### TASK DETAILS
Reproduce the material below without any change, from its first line through the line that contains "te de réception de spams.", including both of those lines.

### SUPPLIED ENTRIES

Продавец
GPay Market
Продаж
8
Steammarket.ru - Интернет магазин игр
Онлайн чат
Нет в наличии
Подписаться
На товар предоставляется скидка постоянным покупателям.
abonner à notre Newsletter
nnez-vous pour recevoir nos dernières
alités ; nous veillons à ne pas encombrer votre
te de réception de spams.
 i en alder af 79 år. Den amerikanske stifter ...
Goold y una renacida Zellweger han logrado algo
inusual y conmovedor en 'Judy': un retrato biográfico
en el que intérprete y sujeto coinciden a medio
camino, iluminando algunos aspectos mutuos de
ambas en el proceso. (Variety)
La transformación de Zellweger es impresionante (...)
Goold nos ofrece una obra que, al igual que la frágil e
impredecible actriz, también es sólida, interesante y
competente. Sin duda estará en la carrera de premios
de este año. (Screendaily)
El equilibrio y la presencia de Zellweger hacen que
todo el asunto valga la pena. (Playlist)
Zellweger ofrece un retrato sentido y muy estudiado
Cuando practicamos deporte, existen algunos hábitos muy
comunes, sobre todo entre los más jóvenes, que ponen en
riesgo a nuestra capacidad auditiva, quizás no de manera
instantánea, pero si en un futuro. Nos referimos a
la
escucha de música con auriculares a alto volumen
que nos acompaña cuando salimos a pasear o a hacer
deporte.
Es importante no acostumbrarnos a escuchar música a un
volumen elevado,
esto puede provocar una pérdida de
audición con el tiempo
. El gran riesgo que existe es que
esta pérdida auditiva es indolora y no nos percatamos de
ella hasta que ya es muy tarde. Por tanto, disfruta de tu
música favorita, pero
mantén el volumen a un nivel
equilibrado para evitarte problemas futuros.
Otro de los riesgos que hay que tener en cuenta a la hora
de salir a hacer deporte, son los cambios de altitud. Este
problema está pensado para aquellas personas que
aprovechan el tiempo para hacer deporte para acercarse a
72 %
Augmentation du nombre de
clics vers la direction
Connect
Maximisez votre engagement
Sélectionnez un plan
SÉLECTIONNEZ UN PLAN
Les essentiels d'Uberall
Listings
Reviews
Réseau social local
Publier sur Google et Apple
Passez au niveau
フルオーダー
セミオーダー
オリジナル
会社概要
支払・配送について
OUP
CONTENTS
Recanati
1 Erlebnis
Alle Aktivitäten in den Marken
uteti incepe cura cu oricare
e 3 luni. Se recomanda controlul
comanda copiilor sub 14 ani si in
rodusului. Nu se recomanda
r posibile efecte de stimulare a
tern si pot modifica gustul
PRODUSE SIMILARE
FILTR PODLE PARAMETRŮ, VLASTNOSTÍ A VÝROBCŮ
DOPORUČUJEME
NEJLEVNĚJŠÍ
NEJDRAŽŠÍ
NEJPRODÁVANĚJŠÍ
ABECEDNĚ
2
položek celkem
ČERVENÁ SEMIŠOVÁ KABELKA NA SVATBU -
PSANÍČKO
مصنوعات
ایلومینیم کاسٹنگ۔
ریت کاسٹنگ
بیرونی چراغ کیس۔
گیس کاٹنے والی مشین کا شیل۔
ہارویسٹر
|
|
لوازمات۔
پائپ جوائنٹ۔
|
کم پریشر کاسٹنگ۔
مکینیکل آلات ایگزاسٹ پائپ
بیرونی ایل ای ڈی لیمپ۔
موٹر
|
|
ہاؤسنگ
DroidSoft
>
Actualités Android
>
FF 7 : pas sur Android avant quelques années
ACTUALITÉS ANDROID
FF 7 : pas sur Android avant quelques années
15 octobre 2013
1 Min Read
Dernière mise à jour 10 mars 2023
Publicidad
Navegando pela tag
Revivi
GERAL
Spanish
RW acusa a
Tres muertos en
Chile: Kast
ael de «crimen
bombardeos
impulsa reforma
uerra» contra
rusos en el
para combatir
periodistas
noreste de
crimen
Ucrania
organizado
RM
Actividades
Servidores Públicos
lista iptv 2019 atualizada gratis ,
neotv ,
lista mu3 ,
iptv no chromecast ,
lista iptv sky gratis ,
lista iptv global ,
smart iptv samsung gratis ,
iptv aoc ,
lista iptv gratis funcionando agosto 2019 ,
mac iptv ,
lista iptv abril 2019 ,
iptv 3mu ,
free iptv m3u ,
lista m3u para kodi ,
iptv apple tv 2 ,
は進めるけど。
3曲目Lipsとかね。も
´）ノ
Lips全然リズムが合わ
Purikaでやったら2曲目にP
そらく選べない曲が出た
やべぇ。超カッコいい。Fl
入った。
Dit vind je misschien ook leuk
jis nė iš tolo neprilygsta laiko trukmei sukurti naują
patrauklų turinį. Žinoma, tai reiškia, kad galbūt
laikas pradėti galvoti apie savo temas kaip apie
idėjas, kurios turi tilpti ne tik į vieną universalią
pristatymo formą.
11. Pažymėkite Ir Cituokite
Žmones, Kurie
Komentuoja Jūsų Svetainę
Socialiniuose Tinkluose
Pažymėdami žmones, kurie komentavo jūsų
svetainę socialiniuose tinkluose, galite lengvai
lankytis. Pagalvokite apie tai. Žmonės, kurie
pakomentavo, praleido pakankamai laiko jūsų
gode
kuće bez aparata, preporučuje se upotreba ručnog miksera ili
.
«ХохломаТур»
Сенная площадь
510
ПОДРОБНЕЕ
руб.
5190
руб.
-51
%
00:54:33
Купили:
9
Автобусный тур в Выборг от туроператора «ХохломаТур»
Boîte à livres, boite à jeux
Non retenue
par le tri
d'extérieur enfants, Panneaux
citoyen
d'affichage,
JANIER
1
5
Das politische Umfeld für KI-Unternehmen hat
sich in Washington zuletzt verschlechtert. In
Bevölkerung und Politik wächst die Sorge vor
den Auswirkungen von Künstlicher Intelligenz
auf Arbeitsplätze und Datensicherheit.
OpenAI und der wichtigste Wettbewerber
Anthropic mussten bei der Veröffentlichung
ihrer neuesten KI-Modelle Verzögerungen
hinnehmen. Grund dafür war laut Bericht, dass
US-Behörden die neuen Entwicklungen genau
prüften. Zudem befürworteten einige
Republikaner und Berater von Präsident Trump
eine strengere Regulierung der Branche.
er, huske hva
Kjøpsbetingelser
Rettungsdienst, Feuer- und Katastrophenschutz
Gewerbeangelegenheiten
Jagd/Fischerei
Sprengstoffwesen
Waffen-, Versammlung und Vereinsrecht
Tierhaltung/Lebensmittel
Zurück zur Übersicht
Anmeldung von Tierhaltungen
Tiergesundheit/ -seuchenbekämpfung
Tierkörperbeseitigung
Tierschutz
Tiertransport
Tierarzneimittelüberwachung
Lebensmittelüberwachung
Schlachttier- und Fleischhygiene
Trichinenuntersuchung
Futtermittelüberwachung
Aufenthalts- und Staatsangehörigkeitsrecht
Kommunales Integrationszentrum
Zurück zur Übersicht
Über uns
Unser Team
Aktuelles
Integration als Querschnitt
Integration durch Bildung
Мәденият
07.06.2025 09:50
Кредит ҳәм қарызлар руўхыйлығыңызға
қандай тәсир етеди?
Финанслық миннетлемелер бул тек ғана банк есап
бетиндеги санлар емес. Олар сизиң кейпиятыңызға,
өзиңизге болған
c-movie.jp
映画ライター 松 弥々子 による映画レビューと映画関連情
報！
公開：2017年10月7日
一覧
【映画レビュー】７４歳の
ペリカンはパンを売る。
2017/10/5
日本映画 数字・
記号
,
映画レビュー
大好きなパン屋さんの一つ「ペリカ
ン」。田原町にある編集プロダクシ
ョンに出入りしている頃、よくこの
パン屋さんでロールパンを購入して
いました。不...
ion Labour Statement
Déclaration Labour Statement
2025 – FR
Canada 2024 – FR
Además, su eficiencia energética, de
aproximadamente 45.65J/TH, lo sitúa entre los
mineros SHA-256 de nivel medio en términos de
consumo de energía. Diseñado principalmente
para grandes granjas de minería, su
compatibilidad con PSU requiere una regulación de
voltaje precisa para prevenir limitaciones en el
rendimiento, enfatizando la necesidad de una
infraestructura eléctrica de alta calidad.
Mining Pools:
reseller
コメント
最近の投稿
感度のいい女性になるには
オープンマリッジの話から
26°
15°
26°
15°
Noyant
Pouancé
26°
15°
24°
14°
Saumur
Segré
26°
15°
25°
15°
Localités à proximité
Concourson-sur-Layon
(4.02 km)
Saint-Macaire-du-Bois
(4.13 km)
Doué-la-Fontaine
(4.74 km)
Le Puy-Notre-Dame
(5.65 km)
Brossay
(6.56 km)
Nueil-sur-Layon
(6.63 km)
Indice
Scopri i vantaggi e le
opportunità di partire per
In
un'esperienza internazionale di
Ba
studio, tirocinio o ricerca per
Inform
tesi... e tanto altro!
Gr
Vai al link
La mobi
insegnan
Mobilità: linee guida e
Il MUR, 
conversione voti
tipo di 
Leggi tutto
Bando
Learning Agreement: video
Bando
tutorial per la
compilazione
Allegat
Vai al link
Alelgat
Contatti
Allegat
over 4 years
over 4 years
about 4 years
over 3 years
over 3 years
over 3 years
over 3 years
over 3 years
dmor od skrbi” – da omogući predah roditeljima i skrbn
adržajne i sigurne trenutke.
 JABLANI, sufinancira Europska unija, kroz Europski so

### TASK RESPONSE
Продавец
GPay Market
Продаж
8
Steammarket.ru - Интернет магазин игр
Онлайн чат
Нет в наличии
Подписаться
На товар предоставляется скидка постоянным покупателям.
abonner à notre Newsletter
nnez-vous pour recevoir nos dernières
alités ; nous veillons à ne pas encombrer votre
te de réception de spams.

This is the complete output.